Replies

“And we know that the White Hut uses this particular machine?”

This from the White House website:

http://www.whitehouse.gov/sites/default/files/rss_viewer/POTUS_taxes.pdf

Open it in Reader and right click anywhere on the document. Select document properties.

Date created: 4/15/2011 6:0817 PM
Date modified: 4/18/2011 11:32:18 AM

Application: Xerox WorkCentre 7655

PDF Producer: Xerox WorkCentre 7655
PDF Version: 1.5 (Acrobat 6.x)

This PDF was created less than two weeks before the LFBC.

So the PDF, an electronic file, was created on Friday the 15th of April 2011 and then modified the following Monday. Then on the next Monday someone flies out there to pick up an “electronic” file?

PDF Producer: Xerox WorkCentre 7655

A few days ago, there was an interesting thread on Hacker News about the strange things Xerox WorkCentre copiers can do to a document. The HN thread was prompted by this blog post and dealt strictly with the technical merits, uncontaminated by conspiracy theory.

From the blog post:

Next example: Some cost table, scanned on the WorkCentre 7535. As we are used to, a correct-looking scan at the first glance, but take a closer look. This error was found because usually, in such cost tables, the numbers are sorted ascending.

Before After

The 65 became an 85 (second column, third line). Edit: I'm getting emails telling me that also a 60 in the upper right region of the image became a 80. Thanks! This is not a simple pixel error either, one can clearly see the characteristic dent the 8 has on the left side in contrast to a 6. This scan is several weeks old – no one can say how many wrong documents have been produced by the Xerox machines in the mean time.

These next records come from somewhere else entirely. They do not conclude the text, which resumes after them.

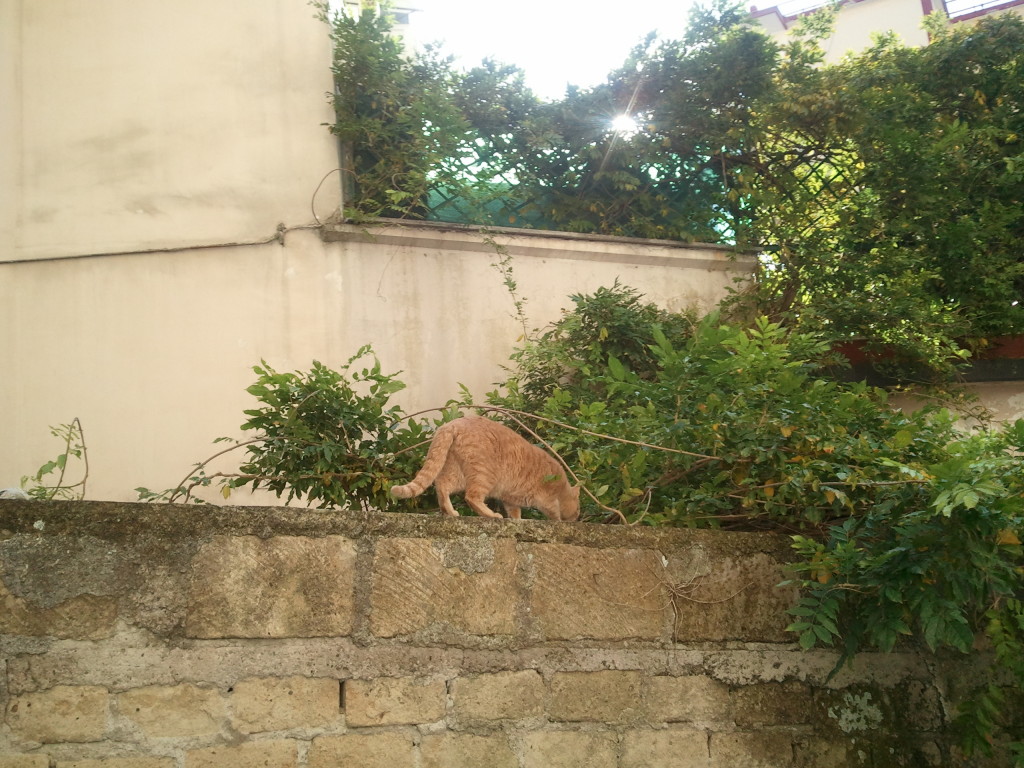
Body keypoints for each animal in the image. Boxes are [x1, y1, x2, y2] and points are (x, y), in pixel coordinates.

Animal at [389, 417, 581, 520]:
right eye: (578, 510)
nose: (577, 517)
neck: (562, 488)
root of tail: (452, 423)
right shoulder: (548, 500)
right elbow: (554, 513)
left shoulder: (510, 499)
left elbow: (515, 513)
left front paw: (517, 521)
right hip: (484, 475)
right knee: (471, 497)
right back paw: (491, 515)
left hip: (456, 471)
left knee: (442, 486)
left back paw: (449, 511)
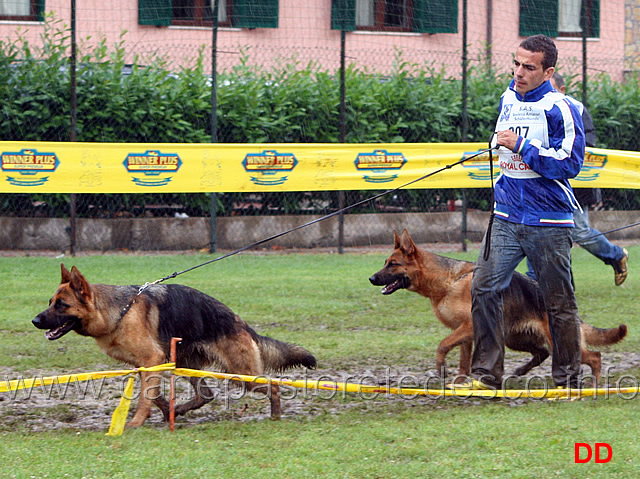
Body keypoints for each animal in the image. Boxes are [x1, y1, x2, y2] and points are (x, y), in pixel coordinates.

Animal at [32, 266, 318, 428]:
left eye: (62, 305)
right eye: (50, 302)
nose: (34, 320)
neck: (119, 311)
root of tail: (240, 322)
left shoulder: (152, 358)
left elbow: (146, 398)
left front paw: (135, 422)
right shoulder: (147, 364)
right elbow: (153, 394)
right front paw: (164, 410)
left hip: (241, 374)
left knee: (274, 386)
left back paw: (276, 416)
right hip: (187, 364)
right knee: (206, 395)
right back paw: (179, 409)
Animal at [370, 231, 624, 384]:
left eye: (393, 264)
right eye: (385, 263)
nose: (371, 278)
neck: (449, 281)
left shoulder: (468, 327)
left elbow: (442, 345)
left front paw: (442, 369)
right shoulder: (466, 336)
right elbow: (463, 362)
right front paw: (461, 382)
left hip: (555, 341)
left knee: (594, 356)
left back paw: (595, 384)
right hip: (513, 338)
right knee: (542, 352)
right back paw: (521, 371)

The consensus of Hacker News posters was that the errors were due to improper use of the JBIG2 compression algorithm. One of the HN posters claimed to be the author of Google Books' JBIG2 compressor:

agl 7 days ago | Post #12
This class of error is called (by me, at least) a "contoot" because, long ago, when I was writing the JBIG2 compressor for Google Books PDFs, the first example was on the contents page of book. The title, "Contents", was set in very heavy type which happened to be an unexpected edge case in the classifier and it matched the "o" with the "e" and "n" and output "Contoots".
The classifier was adjusted and these errors mostly went away. It certainly seems that Xerox have configured things incorrectly here.
Also, with Google Books, we held the hi-res original images. It's not like the PDF downloads were copies of record. We could also tweak the classification and regenerate all the PDFs from the originals.
For a scanner, I don't think that symbol compression should be used at all for this reason. For a single page, JBIG2 generic region encoding is generally just as good as symbol compression.
More than you want to know about this topic can be found here: https://www.imperialviolet.org/binary/google-books-pdf.pdf

Ranted another poster:

linohh 7 days ago | Post #35
This was predictable. JBIG2 is in no way secure for document processing, archiving or whatsoever. The image is sliced into small areas and a probabilistic matcher finds other areas that are similar. This way similar areas only have to be stored once.
Yeah right, you get it, don't you? They are similar, not equal. Whenever there's a probability less than 1, there's a complementary event with a probability larger than 0.
I wonder which prize idiot had the idea of using this algorithm in a copier. JBIG2 can only be used where mistakes won't mean the world is going to end. A photocopier is expected to copy. If the machines were used for digital document archiving, some companies will face a lot of trouble when the next tax audit is due.
Digital archives using this kind of lossy compression are not only worthless, they are dangerous. As the paper trail is usually shredded after successful redundant storage of the images, there will be no way of determining correctness of archived data.
This will make lawsuits a lot of fun in the future.

The point is that modern scanners and copiers don't just output raster scans. Rather, they analyze the image heavily in order to encode it for compression and OCRing. That sort of activity explains the anomalies of Zero's BC PDF, not some absurdly clumsy attempt at forgery.